Tuesday, September 29, 2009

Babes in the Woods

We return to the Silly Symphonies today, and also return to color, after the brief detour into black and white for Bugs in Love. It’s also a return to fairy tales, as Babes in the Woods, today’s short, is a retelling of Hansel and Gretel, with some added twists.

The short uses a framing sequence, which is something new for the Silly Symphonies. We are greeted by a scene of Witch Rock, a very idyllic scene as nature frolics around the rock while a singer expounds on the scene. We are told that we will learn how this rock came to be, and that is what the story is about.

The meat of the short is driven by the titular babes in the woods, who are Hansel and Gretel, even if they are not named. They are weak character designs, in my opinion, with mere dark circles for eyes and mouth, similar to the mermaids in King Neptune. This limits their facial expressions, which is critical to human characters. Despite that, some great visual gags of having animals form scary faces on the trees and ground get the point across that they are terrified of being in the woods.

This is a precursor of sorts to a similar scene in Snow White and the Seven Dwarfs, when Snow White runs through the woods and is terrorized by floating logs that look like alligators or trees that look alive. Interesting to see it utilized here first.

The babes come across a group of gnomes, in a departure from the Hansel and Gretel tale. They befriend the gnomes, engaging in some serious partying before the witch breaks things up. Just a fun note – the song the gnomes sing as they dance around the babes is very similar to “The Merry Old Land of Oz” from The Wizard of Oz film that is still 7 years away from being made at this point. I don’t believe that there’s a connection between the two, but just found it funny.

The kids are lured away by the witch, apparently unfazed by the fact that the gnomes scattered and hid when she appeared. It’s pretty funny that the kids don’t worry about that and get on her broom anyway, merely for the promise of some candy. The candy house is there, of course, but it’s a trap, as the witch draws them inside to torment them.

The scenes with the witch in the house are very dark. She introduces the kids to the snakes, spiders and rats that she has turned other children into, and transforms the boy into a spider. It’s quite scary, and shows a side of Disney animation I don’t think we’ve seen before.

The gnomes come to the rescue, of course, in a scene reminiscent of the many insect/animal charges we have seen in other Silly Symphonies. The Witch Rock gets formed when our heroes transform the other kids back into their human selves, and they manage to have the witch fall into a vat of her own potions. She creeps her way across the screen, ending up as the rock from the beginning.

**DATASET CONTENT**
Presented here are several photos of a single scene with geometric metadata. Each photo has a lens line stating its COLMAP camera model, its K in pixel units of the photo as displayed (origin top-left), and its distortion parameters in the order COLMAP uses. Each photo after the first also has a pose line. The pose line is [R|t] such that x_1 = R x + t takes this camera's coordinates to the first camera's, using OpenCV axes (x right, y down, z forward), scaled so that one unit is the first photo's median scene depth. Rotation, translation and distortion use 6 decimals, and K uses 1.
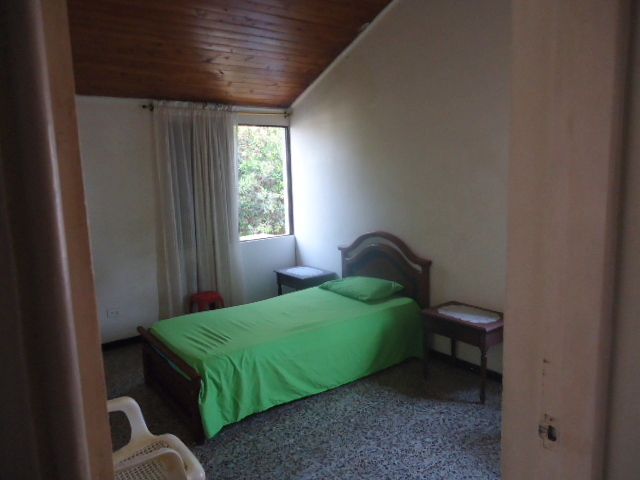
lens RADIAL K [[469.2, 0, 320.0], [0, 469.2, 240.0], [0, 0, 1]] dist [-0.006747, -0.005438]
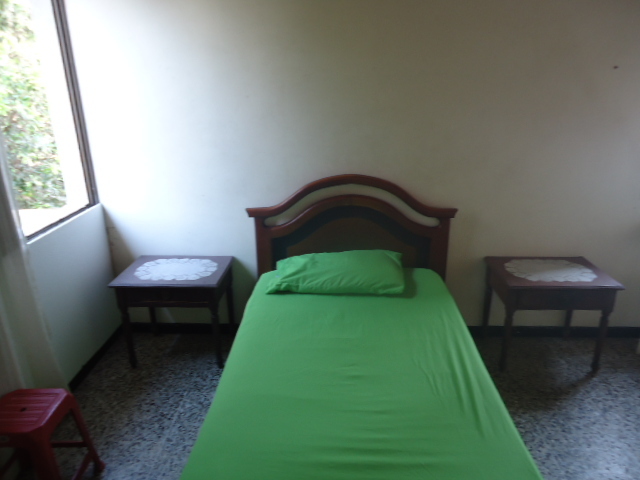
lens RADIAL K [[469.2, 0, 320.0], [0, 469.2, 240.0], [0, 0, 1]] dist [-0.006747, -0.005438]
pose [[0.628297, -0.242288, 0.739283, -0.471923], [0.103528, 0.967855, 0.229213, -0.103373], [-0.771054, -0.067478, 0.633184, 0.831511]]
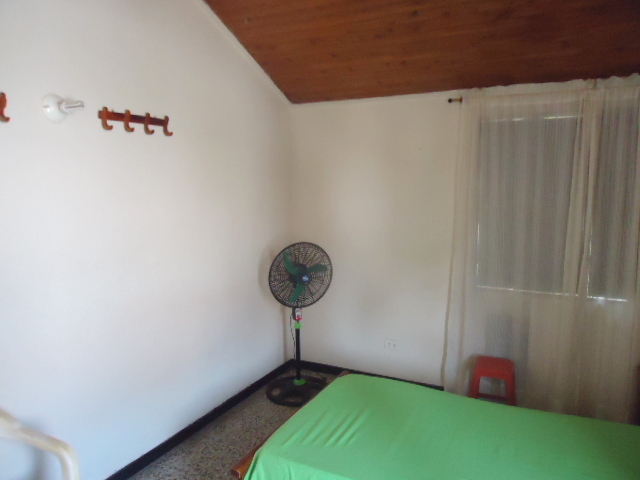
lens RADIAL K [[469.2, 0, 320.0], [0, 469.2, 240.0], [0, 0, 1]] dist [-0.006747, -0.005438]
pose [[0.435613, 0.134712, -0.889997, 0.331921], [-0.140429, 0.986802, 0.080632, -0.116008], [0.889113, 0.089857, 0.448781, 0.626791]]
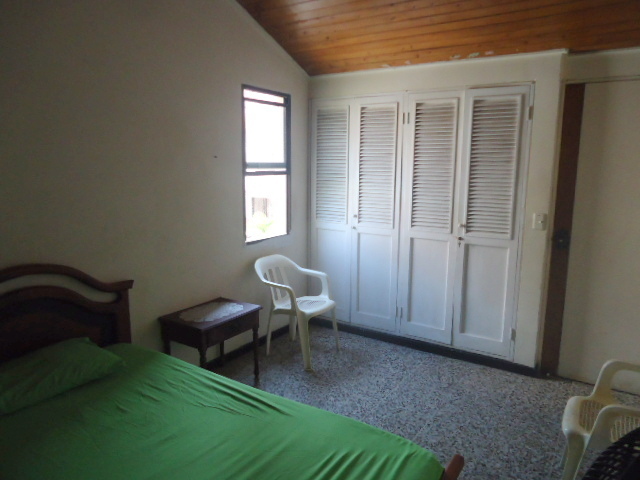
lens RADIAL K [[469.2, 0, 320.0], [0, 469.2, 240.0], [0, 0, 1]] dist [-0.006747, -0.005438]
pose [[-0.343903, -0.128270, 0.930203, -0.638392], [0.131250, 0.974335, 0.182880, -0.131768], [-0.929787, 0.184982, -0.318241, 1.100884]]
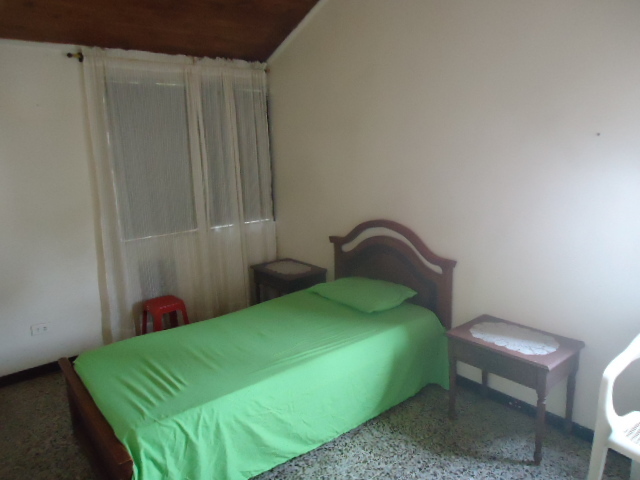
lens RADIAL K [[469.2, 0, 320.0], [0, 469.2, 240.0], [0, 0, 1]] dist [-0.006747, -0.005438]
pose [[0.999241, -0.011122, 0.037345, -0.011664], [0.008924, 0.998247, 0.058508, -0.041320], [-0.037930, -0.058130, 0.997588, 0.297548]]
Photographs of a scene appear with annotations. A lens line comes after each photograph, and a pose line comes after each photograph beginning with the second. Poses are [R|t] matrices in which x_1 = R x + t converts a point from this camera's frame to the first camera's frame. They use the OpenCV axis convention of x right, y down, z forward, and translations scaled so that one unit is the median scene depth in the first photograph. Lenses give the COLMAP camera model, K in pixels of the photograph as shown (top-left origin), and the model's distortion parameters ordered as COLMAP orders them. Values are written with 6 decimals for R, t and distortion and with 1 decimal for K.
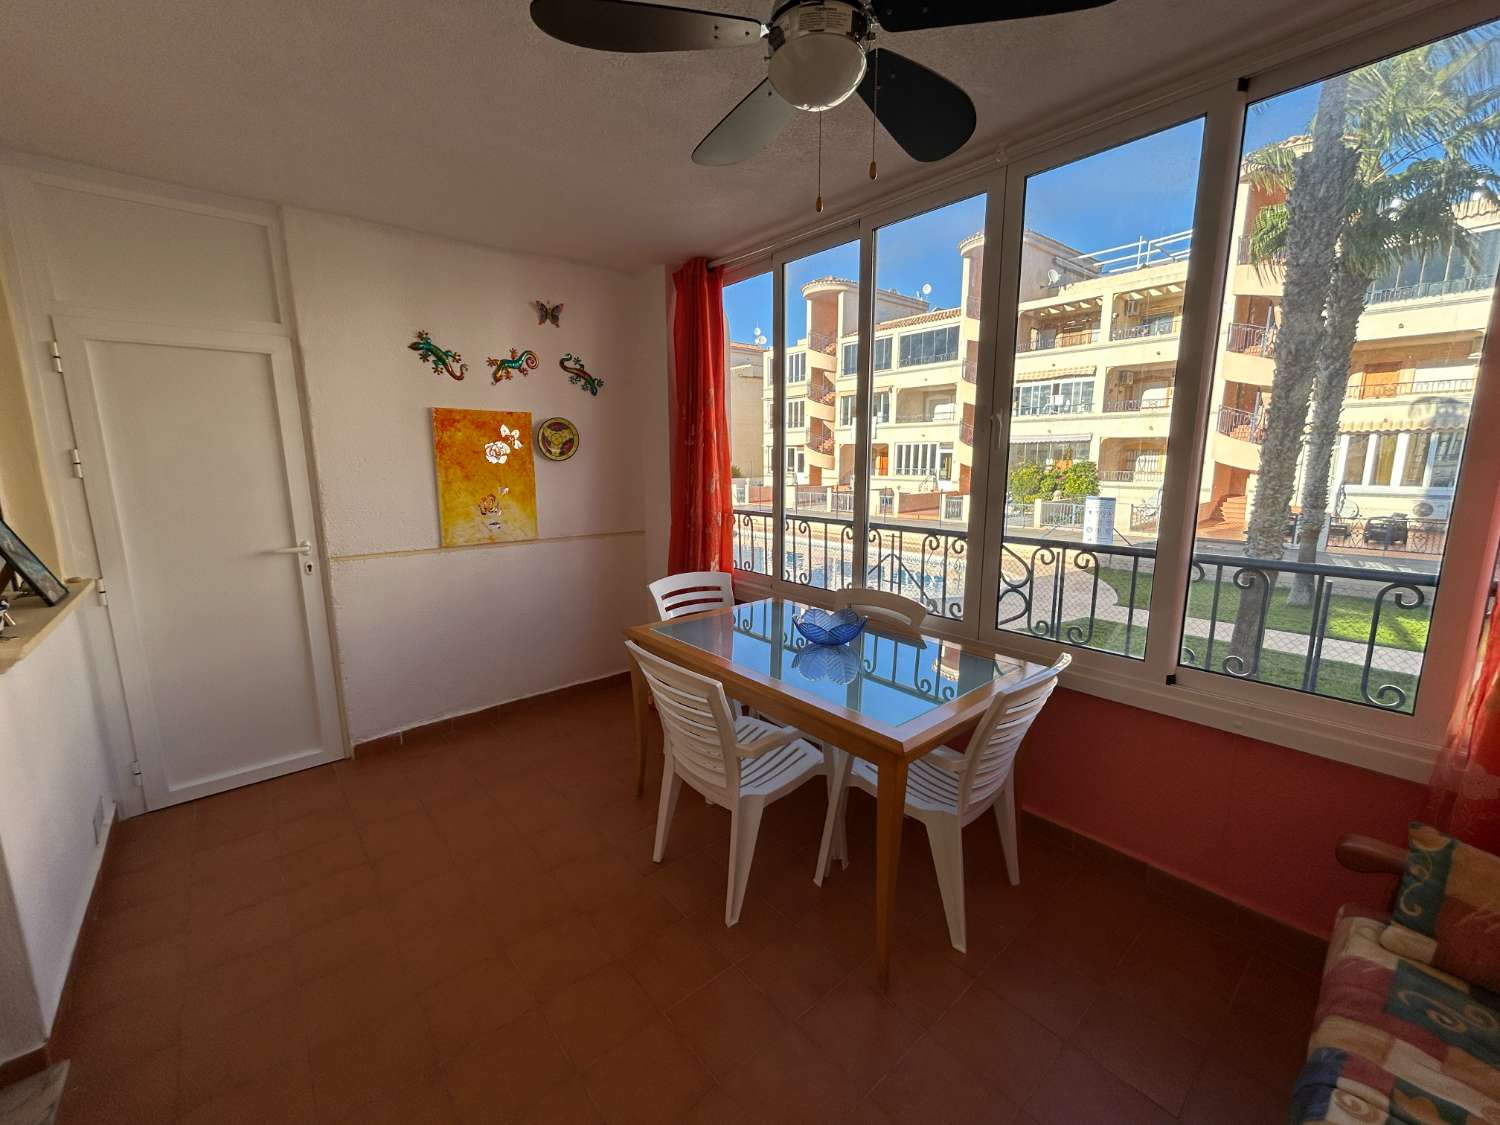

**WHAT IS NEEDED**
Resume the Babes in the Woods review, picking up right after its final sentence. The records have nothing to do with the Babes in the Woods review.

**SOLVED EXERCISE**
The use of the framing device is very well done, and it makes the story complete. I have to say that the use of color really makes a difference here as well. It’s the first time I felt that this short could not have been done without the color. That was not the case with earlier shorts. All in all, a very solid effort by the Disney team.

All images copyright Disney. All rights reserved.


  1. The title of this one always confused me, as it probably did the Disney artists who created it. The title is from an old traditional folk poem called "Babes in the Woods" which has a much darker and tragic ending, but the plot of the short itself is definitely from the story of Hansel and Gretel. Why they didn't just call it "Hansel and Gretel" I'll never know.

  2. As we watch these things in order, Babes in the Woods stands out as a pretty impressive work. The world of a story book comes to life more than ever in a Disney cartoon, in fact this is the first 'serious' telling of this kind of fairy tale in a Disney cartoon complete with music, magic and a wicked witch.

    One thing I've been trying to do, whilst following the Disney filmography along with you, is watch cartoons and films of the same era from different studios, seeing how they compare and who's influencing who. I haven't done this quite as much I would have liked due to time, but I think I'm safe in saying that this kind of cartoon was pretty influential. Disney would, of course, continual to make fairy tale cartoons, but the other studios (particularly as they moved into colour) would attempt fairy tale cartoons with a similar tone to this one (often in series which label them as 'classics').

    The 'frights' in this cartoon are especially nicely done. The inside of the witch's house, the fate of the children and callousness of the hag herself build up some nice chills. I know the character design of some of the characters in these early colour shorts don't hold up too well now, but bare in mind that they are early attempts by artists who are learning the craft as they create it. I'm sure the goal was to beautifully bring to life storybook style characters in the children, even if they can't quite pull it off just yet. It's just like looking at the humans in early Pixar films and comparing them to what they do now. They had to start somewhere!

  3. Replies
    1. IMDb lists this as the members of the Animation Dept. at the time, but no specifics as to which of them specifically animated what:

      Art Babbitt ... animator (uncredited)
      Johnny Cannon ... animator (uncredited)
      Les Clark ... animator (uncredited)
      Joe D'Igalo ... animator (uncredited)
      Eddie Donnelly ... animator (uncredited)
      Norman Ferguson ... animator (uncredited)
      Hardie Gramatky ... animator (uncredited)
      Jack King ... animator (uncredited)
      Ed Love ... animator (uncredited)
      Dick Lundy ... animator (uncredited)
      Hamilton Luske ... animator (uncredited)
      Bill Mason ... animator (uncredited)
      Tom Palmer ... animator (uncredited)
      Charles Philippi ... layout artist (uncredited)
      Bill Roberts ... animator (uncredited)
      Louie Schmitt ... animator (uncredited)
      Ben Sharpsteen ... animator (uncredited)
      Fred Spencer ... animator (uncredited)
      Frenchy de Tremaudan ... animator (uncredited)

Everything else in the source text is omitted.